===== Passage =====

Comme cet objet a infiniment de rapport avec ceux que j'ai traités dans mon dernier mémoire, me sera-t-il permis d'y ajouter quelques réflexions rapides sur les circonstances du moment? Je discuterai ensuite quelques opinions de M. Clavière.

Il n'est pas question aujourd'hui d'approfondir la situation générale des finances; il n'est pas question non plus d'un plan de liquidation: il est question seulement de prendre des mesures promptes et adaptées au moment. Il est évident que dans l'état actuel des choses, la caisse de l'extraordinaire, forcée d'alimenter le Trésor public et de pourvoir aux dépenses extraordinaires et imprévues, ne saurait suffire à des remboursements illimités, et on tomberait infailliblement dans le plus grand désordre et le plus grand embarras, si on ne s'empressait de fixer la masse et la nature des remboursements à faire, du moins d'ici à la fin de l'année, en l'alignant sur les fonds qui peuvent être libres. Il faut donc tâcher de connaître ses besoins et ses forces. L'Assemblée nationale aura senti, sans doute, cette nécessité; elle se sera fait rendre compte:

1° De la masse d'assignats fabriqués jusqu'à ce jour, acompte des 1,800 millions décrétés par l'Assemblée nationale;

2o De ceux qui restent libres sur les 1,400 milions qui peuvent être mis en circulation, en y comprenant le remplacement de ceux qui ont été brûlés;

3o Des besoins du Trésor public, en novembre et décembre, avec une latitude assez étendue pour les dépenses extraordinaires et imprévues; 4o Des divers payements à faire à la caisse de l'extraordinaire, dans les mêmes mois de novembre et décembre, et particulièrement de ceux à époques fixes.

Ce simple aperçu suffira pour faire connaître à l'Assemblée nationale le montant des assignats dont elle pourra disposer, sans déborder les 1,400 millions; elle connaîtra ceux dont elle aura besoin pour les différents services de cette année; et d'après cela, elle fixera la somme qu'elle pourra réserver pour les besoins du mois de janvier prochain; car il est bien important d'avoir toujours en réserve une masse d'assignats fabriqués, à la disposition de l'Assemblée nationale.

=====

Consigne: D'après le passage, quelle caisse est forcée d'alimenter le Trésor public ?

===== Extrait des données =====

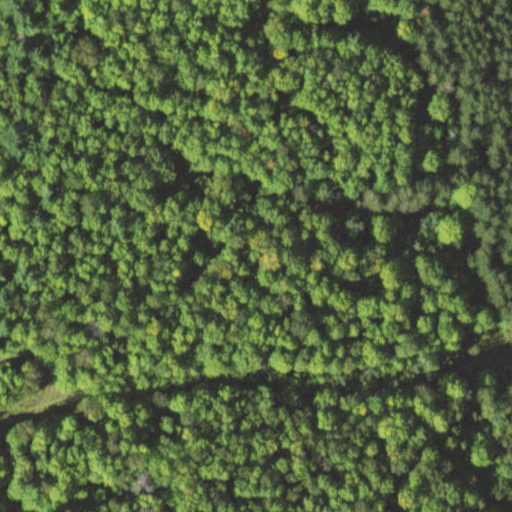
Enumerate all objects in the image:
road: (254, 380)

=====

Réponse: La caisse de l'extraordinaire.